A former German terrorist once in cahoots with Carlos the Jackal, a gay Christian evangelical who, during his avowedly ''ex-gay'' period, preaches that Jesus has cured his ''homosexual problem,'' a bank robber, and a martial-arts devotee don't walk into a bar in Protagonist. They do, however, form the four male pillars of Jessica Yu's intricate, novel, and altogether fascinating art-piece documentary. The filmmaker incorporates ancient components of drama — including the universal appeal of puppetry — to explore the shaping of character in the crucible of fanaticism. And she relates her subjects' odysseys to principles of Greek tragedy, pausing to explain such concepts as ''provocation'' and ''catharsis.'' (Those puppets? They form a Greek chorus.)

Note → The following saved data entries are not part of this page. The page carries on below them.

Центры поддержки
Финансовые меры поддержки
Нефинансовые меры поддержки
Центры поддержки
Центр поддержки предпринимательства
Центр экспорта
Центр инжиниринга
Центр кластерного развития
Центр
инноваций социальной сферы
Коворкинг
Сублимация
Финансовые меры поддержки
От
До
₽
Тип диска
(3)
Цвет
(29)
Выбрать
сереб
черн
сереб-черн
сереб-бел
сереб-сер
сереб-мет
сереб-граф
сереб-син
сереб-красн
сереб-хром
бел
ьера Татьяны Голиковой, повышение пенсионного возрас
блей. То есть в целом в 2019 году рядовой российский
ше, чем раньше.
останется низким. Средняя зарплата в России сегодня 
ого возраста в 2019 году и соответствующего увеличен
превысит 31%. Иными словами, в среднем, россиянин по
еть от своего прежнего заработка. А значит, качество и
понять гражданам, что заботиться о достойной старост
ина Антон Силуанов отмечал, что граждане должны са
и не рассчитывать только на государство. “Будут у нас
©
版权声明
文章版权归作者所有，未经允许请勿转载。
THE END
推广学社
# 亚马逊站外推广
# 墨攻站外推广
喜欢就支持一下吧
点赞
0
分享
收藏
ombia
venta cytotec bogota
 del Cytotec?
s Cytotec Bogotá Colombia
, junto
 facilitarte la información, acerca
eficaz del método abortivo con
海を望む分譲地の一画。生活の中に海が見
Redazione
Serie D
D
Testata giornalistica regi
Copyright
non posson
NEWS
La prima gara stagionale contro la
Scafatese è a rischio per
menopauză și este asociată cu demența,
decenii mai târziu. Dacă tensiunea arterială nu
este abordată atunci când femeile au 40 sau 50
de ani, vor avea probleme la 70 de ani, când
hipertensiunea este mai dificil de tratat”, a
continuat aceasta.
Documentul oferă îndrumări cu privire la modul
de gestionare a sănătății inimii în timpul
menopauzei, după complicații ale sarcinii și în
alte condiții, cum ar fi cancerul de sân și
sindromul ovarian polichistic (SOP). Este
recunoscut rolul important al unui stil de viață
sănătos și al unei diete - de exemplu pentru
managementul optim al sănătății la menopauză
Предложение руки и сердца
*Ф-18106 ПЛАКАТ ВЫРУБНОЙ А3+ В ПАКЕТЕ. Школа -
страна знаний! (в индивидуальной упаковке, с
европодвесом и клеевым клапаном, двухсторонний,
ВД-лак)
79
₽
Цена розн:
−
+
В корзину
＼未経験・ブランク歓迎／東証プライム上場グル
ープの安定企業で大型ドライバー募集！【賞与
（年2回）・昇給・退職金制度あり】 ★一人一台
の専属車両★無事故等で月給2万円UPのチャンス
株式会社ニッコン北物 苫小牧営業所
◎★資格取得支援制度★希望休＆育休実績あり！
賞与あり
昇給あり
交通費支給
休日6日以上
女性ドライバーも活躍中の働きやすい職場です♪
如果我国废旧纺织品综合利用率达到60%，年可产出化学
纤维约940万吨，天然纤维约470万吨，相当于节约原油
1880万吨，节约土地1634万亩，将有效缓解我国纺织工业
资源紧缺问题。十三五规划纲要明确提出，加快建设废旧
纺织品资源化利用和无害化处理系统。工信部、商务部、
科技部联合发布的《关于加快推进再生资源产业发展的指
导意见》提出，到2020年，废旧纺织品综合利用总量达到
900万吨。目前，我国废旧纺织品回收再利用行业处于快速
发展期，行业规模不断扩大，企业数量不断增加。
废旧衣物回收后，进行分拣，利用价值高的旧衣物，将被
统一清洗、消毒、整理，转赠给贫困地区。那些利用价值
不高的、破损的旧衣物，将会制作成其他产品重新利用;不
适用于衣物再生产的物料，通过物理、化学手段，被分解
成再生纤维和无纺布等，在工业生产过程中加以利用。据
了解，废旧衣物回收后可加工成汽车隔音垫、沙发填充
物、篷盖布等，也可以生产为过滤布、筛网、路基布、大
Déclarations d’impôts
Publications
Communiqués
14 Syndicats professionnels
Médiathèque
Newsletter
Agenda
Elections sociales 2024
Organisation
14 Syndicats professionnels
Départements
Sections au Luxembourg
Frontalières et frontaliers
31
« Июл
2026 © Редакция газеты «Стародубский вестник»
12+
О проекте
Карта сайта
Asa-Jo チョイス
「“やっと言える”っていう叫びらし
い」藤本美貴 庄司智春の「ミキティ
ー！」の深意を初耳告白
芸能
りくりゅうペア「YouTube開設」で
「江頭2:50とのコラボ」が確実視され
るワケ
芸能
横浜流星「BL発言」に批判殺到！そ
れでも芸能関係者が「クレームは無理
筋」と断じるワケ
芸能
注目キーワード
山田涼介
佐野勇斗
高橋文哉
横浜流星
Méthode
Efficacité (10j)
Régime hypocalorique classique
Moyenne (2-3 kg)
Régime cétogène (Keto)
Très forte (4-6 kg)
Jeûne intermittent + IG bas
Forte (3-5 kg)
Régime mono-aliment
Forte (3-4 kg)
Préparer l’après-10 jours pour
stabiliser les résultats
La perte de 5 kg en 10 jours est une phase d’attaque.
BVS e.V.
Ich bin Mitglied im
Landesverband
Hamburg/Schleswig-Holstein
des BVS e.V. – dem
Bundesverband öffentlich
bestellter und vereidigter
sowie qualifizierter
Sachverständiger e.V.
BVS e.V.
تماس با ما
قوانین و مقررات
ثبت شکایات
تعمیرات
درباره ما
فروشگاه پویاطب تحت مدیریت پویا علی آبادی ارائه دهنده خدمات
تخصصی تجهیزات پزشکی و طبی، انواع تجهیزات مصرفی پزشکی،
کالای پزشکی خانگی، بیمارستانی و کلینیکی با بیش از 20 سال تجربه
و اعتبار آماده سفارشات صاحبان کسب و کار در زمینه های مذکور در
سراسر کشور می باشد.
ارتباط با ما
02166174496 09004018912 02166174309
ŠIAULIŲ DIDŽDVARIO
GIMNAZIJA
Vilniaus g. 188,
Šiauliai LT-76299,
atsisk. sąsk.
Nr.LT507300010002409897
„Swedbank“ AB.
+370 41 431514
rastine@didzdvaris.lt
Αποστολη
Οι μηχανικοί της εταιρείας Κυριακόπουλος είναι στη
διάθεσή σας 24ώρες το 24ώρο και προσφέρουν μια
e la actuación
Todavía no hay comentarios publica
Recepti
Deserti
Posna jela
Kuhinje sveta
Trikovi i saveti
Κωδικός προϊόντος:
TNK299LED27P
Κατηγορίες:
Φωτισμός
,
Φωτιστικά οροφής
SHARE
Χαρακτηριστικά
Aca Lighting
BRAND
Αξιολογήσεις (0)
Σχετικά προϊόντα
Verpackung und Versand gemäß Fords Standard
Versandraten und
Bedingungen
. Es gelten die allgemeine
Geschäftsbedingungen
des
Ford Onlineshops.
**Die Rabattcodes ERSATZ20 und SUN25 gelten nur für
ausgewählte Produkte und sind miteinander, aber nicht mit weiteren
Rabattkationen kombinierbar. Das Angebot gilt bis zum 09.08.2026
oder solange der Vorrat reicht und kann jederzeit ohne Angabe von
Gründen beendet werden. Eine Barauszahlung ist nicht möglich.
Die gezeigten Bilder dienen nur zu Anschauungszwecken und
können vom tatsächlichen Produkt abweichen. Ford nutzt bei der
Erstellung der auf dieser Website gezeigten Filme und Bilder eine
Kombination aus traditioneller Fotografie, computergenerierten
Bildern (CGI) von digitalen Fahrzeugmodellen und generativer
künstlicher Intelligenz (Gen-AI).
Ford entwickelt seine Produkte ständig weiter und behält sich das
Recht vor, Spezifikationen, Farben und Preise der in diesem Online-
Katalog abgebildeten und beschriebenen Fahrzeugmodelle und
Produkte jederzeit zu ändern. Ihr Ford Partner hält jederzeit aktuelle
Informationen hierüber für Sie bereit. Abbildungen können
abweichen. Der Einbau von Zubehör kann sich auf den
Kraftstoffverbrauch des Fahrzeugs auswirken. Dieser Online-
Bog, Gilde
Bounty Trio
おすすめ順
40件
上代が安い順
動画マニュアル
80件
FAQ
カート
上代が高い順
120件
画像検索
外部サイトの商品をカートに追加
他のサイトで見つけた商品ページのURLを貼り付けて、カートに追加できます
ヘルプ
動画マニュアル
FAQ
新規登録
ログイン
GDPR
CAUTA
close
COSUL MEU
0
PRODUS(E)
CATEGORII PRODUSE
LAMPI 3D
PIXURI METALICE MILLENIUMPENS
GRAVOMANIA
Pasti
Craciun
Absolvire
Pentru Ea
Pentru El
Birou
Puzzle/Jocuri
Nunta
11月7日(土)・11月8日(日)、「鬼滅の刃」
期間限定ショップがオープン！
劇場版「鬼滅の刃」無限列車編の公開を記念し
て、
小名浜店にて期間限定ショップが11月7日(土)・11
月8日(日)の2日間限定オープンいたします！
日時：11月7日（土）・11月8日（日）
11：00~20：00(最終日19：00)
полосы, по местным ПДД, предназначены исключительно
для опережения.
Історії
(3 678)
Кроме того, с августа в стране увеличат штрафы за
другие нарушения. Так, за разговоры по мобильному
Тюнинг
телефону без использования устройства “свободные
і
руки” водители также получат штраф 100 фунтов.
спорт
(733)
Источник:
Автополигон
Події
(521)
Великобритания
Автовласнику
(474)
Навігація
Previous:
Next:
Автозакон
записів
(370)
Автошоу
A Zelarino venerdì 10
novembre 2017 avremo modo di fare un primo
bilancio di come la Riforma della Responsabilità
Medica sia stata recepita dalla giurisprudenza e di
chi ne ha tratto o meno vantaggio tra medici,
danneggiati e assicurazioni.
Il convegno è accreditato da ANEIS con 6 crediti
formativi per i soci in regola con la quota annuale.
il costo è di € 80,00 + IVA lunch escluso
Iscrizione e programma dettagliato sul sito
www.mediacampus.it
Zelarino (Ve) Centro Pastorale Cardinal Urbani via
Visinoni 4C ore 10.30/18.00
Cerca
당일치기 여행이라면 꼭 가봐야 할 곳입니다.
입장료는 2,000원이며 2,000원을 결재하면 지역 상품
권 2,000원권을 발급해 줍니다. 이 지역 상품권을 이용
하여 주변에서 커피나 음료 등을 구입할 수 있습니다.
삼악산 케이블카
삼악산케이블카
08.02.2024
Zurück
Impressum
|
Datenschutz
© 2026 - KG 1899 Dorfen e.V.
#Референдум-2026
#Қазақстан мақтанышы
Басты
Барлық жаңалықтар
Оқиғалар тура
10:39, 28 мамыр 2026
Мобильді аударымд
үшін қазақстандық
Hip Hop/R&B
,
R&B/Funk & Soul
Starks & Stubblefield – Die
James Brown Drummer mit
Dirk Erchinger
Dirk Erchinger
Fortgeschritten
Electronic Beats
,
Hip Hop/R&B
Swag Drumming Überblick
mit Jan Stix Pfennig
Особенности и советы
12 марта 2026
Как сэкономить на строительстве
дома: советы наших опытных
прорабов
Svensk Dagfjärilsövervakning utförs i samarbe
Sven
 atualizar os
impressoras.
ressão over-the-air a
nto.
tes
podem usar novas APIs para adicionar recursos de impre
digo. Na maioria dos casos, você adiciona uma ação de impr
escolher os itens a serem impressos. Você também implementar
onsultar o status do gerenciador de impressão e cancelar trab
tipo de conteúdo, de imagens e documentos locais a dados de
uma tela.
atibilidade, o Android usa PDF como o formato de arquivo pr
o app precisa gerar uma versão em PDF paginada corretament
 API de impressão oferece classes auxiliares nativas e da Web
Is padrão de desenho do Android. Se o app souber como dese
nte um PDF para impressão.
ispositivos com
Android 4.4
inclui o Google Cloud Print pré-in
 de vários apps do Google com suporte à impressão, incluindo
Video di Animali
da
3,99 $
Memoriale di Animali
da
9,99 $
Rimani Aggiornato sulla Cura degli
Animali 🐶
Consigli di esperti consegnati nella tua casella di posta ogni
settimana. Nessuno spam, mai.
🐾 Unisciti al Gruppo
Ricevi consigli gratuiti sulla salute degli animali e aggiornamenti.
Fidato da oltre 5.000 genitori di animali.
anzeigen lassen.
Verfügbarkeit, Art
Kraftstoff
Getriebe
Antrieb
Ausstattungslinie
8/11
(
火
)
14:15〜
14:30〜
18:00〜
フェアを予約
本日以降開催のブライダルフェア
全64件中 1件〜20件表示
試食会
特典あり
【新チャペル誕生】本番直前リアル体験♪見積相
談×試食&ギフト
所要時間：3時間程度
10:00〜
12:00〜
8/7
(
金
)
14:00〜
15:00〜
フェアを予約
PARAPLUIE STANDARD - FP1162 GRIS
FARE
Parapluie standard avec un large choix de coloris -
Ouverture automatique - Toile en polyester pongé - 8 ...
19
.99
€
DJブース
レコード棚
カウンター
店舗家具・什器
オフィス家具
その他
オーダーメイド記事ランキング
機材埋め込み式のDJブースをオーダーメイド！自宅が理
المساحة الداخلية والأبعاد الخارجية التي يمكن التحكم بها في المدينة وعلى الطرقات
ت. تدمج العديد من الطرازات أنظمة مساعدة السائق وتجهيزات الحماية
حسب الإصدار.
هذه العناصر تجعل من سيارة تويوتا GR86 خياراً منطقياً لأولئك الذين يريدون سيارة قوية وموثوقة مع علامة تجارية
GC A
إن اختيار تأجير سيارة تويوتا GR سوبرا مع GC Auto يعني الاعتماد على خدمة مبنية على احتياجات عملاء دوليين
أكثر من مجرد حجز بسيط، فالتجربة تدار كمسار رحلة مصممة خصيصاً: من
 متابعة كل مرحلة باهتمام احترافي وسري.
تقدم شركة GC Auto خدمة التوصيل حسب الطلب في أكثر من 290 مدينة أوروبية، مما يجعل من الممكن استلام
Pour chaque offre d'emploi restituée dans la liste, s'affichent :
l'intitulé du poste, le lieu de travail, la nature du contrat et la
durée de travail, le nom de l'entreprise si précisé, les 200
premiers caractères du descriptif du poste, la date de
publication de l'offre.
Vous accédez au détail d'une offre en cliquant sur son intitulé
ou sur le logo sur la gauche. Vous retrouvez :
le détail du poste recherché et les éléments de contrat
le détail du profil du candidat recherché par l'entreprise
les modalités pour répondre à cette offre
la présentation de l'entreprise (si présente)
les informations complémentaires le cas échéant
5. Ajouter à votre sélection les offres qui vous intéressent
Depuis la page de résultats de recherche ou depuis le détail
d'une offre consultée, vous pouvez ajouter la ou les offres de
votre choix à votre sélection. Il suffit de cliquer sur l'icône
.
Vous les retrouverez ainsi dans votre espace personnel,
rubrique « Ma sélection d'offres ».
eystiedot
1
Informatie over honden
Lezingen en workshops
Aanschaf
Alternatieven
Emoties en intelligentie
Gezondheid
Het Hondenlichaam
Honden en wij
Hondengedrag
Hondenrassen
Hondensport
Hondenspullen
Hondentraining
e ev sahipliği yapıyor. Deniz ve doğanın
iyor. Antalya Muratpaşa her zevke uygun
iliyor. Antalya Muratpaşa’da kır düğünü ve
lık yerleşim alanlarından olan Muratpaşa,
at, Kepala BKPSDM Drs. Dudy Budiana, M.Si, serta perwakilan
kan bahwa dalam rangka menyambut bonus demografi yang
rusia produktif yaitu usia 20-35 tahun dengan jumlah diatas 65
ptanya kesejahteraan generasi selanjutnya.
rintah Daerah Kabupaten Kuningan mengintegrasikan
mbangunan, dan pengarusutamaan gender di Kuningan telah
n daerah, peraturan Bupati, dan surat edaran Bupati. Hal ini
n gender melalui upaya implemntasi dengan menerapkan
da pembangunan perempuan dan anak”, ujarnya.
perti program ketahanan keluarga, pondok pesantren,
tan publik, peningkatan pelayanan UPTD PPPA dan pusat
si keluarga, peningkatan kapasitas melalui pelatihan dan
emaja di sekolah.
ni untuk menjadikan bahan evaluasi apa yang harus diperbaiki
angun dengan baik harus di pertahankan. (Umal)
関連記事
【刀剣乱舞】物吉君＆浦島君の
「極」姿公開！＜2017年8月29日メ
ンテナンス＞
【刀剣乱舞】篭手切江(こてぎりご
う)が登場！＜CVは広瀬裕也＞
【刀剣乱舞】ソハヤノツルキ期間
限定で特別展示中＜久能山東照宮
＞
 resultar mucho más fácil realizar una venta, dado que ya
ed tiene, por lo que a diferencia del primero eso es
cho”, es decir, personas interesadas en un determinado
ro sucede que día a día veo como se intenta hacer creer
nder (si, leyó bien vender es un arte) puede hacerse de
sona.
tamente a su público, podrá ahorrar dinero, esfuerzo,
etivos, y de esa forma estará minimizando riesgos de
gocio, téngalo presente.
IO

If all this sounds awfully classroom-bound, it isn't — far from it. Each man's story as he tells it is riveting, truly stranger than fiction, and awesome, too, in the way of unfathomable humans. And Yu (who made In the Realms of the Unreal, about ''outsider'' artist Henry Darger) fits her inventive artistic choices to a rigorous, well-thought-out thesis about the tragedy of the extremist — and what makes a man a man.
Truly, this is a very male-oriented film, all the more remarkable having been made by a woman. I personally liked the intertwining of Greek Tragedy themes and the quick pacing of the documentary, though honestly, just when each story got riveting, Yu cuts to those puppets again – almost every 7-8 minutes. That got to be more than a little annoying. That said, “PROTAGONIST” is an inventive and thrilling take on the nature of male personal growth, and I recommend it highly, agreeing with Schwartzbaum’s take of B+.